VOUS L’AVEZ PRIS COMMENT D’ÊTRE DEVENU, AVEC «LE DROIT DE SAVOIR», LE SYMBOLE DU MALENTENDU MÉDIAS/BANLIEUE ?
Pas mal, parce qu’une partie de ces jeunes issus de l’immigration m’ont tendu la main, et je les ai aidés à travers les Club Convergences (association œuvrant pour donner une image positive des personnes issues de l’immigration – NDLR). Mais ça, c’est une partie de mon activité dont je ne me vante pas.

VOUS REGRETTEZ PARFOIS D’AVOIR FAIT «LE DROIT DE SAVOIR» ?
Non, je ne regrette rien.

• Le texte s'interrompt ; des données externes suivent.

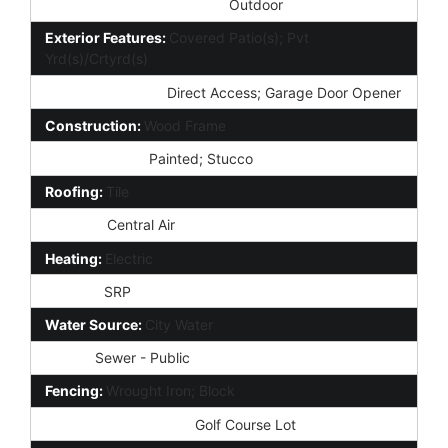
Community Pool Features:
Outdoor
Exterior Features:
Covered Patio(s); Pvt
Yrd(s)/Crtyrd(s)
Parking Features:
Direct Access; Garage Door Opener
Construction:
Wood Frame
Const - Finish:
Painted; Stucco
Roofing:
Tile
Cooling:
Central Air
Heating:
Electric
Utilities:
SRP
Water Source:
City Water
Sewer:
Sewer - Public
Fencing:
Wrought Iron; Block
Property Description:
Golf Course Lot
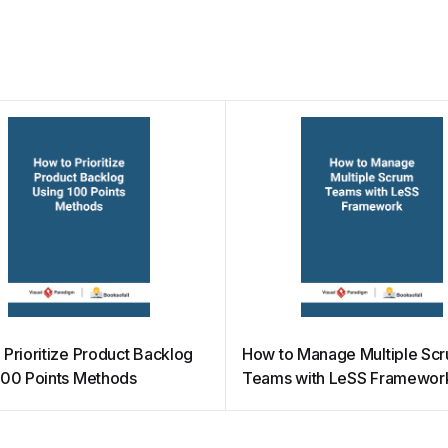
 Prioritize Product Backlog
How to Manage Multiple Sc
100 Points Methods
Teams with LeSS Framewor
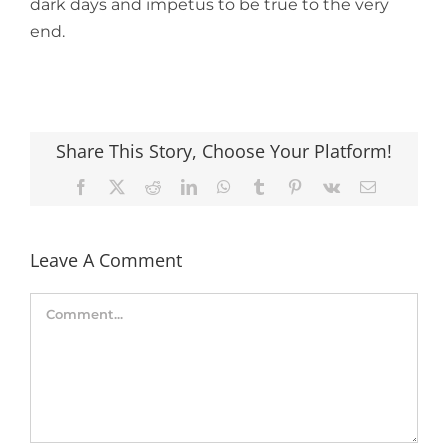
dark days and impetus to be true to the very
end.
Share This Story, Choose Your Platform!
Facebook
X
Reddit
LinkedIn
WhatsApp
Tumblr
Pinterest
Vk
Email
Leave A Comment
Comment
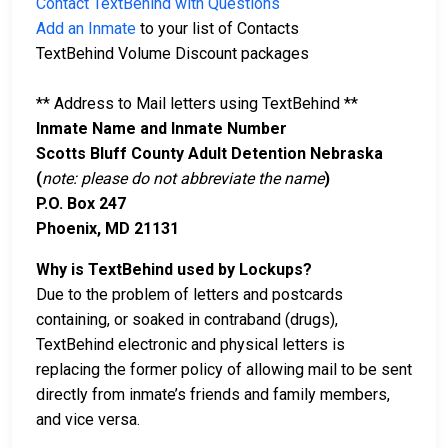
Contact TextBehind with Questions
Add an Inmate
to your list of Contacts
TextBehind Volume Discount packages
** Address to Mail letters using TextBehind **
Inmate Name and Inmate Number
Scotts Bluff County Adult Detention Nebraska
(
note: please do not abbreviate the name
)
P.O. Box 247
Phoenix, MD 21131
Why is TextBehind used by Lockups?
Due to the problem of letters and postcards
containing, or soaked in contraband (drugs),
TextBehind electronic and physical letters is
replacing the former policy of allowing mail to be sent
directly from inmate’s friends and family members,
and vice versa.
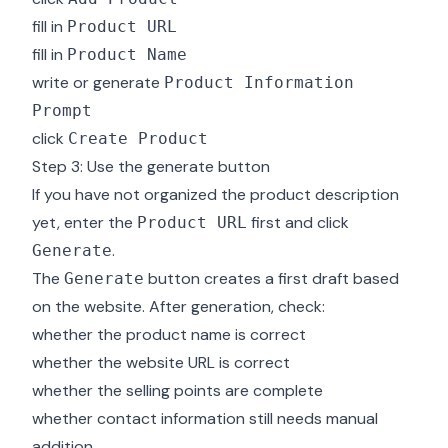
fill in
Product URL
fill in
Product Name
write or generate
Product Information
Prompt
click
Create Product
Step 3: Use the generate button
If you have not organized the product description
yet, enter the
first and click
Product URL
.
Generate
The
button creates a first draft based
Generate
on the website. After generation, check:
whether the product name is correct
whether the website URL is correct
whether the selling points are complete
whether contact information still needs manual
addition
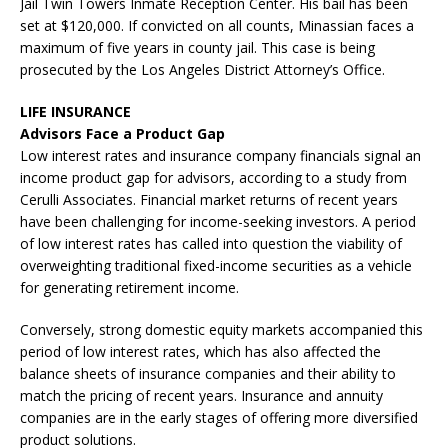
Jail Twin Towers Inmate Reception Center. His bail has been
set at $120,000. If convicted on all counts, Minassian faces a
maximum of five years in county jail. This case is being
prosecuted by the Los Angeles District Attorney’s Office.
LIFE INSURANCE
Advisors Face a Product Gap
Low interest rates and insurance company financials signal an
income product gap for advisors, according to a study from
Cerulli Associates. Financial market returns of recent years
have been challenging for income-seeking investors. A period
of low interest rates has called into question the viability of
overweighting traditional fixed-income securities as a vehicle
for generating retirement income.
Conversely, strong domestic equity markets accompanied this
period of low interest rates, which has also affected the
balance sheets of insurance companies and their ability to
match the pricing of recent years. Insurance and annuity
companies are in the early stages of offering more diversified
product solutions.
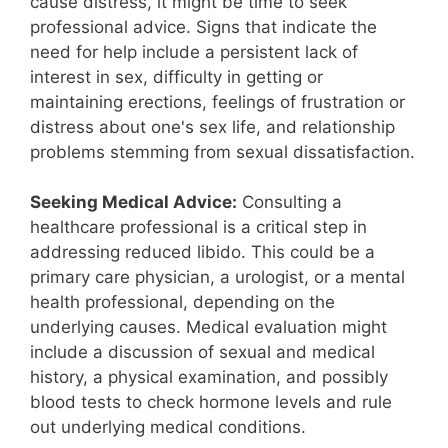
cause distress, it might be time to seek
professional advice. Signs that indicate the
need for help include a persistent lack of
interest in sex, difficulty in getting or
maintaining erections, feelings of frustration or
distress about one's sex life, and relationship
problems stemming from sexual dissatisfaction.
Seeking Medical Advice:
Consulting a
healthcare professional is a critical step in
addressing reduced libido. This could be a
primary care physician, a urologist, or a mental
health professional, depending on the
underlying causes. Medical evaluation might
include a discussion of sexual and medical
history, a physical examination, and possibly
blood tests to check hormone levels and rule
out underlying medical conditions.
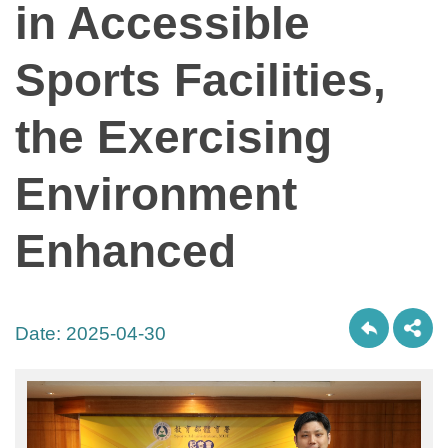
in Accessible
Sports Facilities,
the Exercising
Environment
Enhanced
Date:
2025-04-30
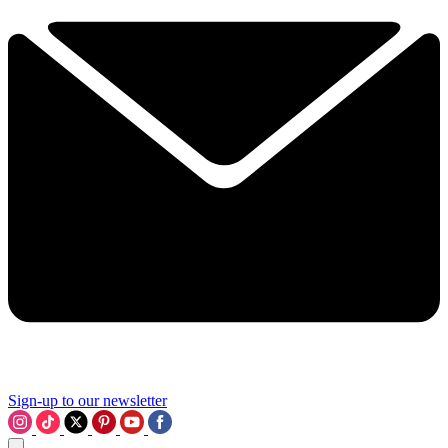
Sign-up to our newsletter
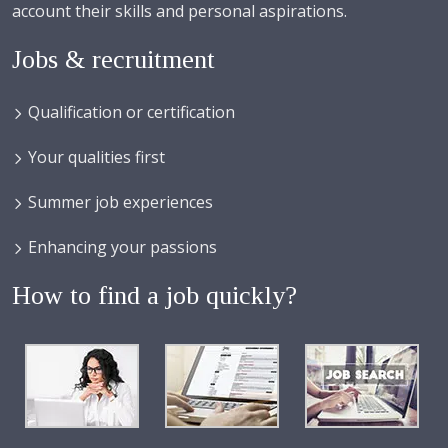
account their skills and personal aspirations.
Jobs & recruitment
Qualification or certification
Your qualities first
Summer job experiences
Enhancing your passions
How to find a job quickly?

Et je n’ai pas à me justifier. Je considère qu’on fait des choses comme on le sent. Si les gens critiquent, j’en ai rien à battre.

CHARLES VILLENEUVE À CLICHY MONTFERMEIL, ÇA N’A RIEN À VOIR AVEC VOTRE NOUVELLE FONCTION DE PRÉSIDENT DU PSG ?
Non. J’ai un autre costard, c’est un autre Villeneuve.

FINALEMENT, QU’EST-CE QUE VOUS RETIENDREZ DE CETTE EXPÉRIENCE ?
J’ai grandi au milieu des communautés arabes, juives, italiennes. Je suis revenu à mes origines, à ma jeunesse, ceux avec qui j’ai grandi. Qui continuent à faire partie de mon univers, d’être mes copains.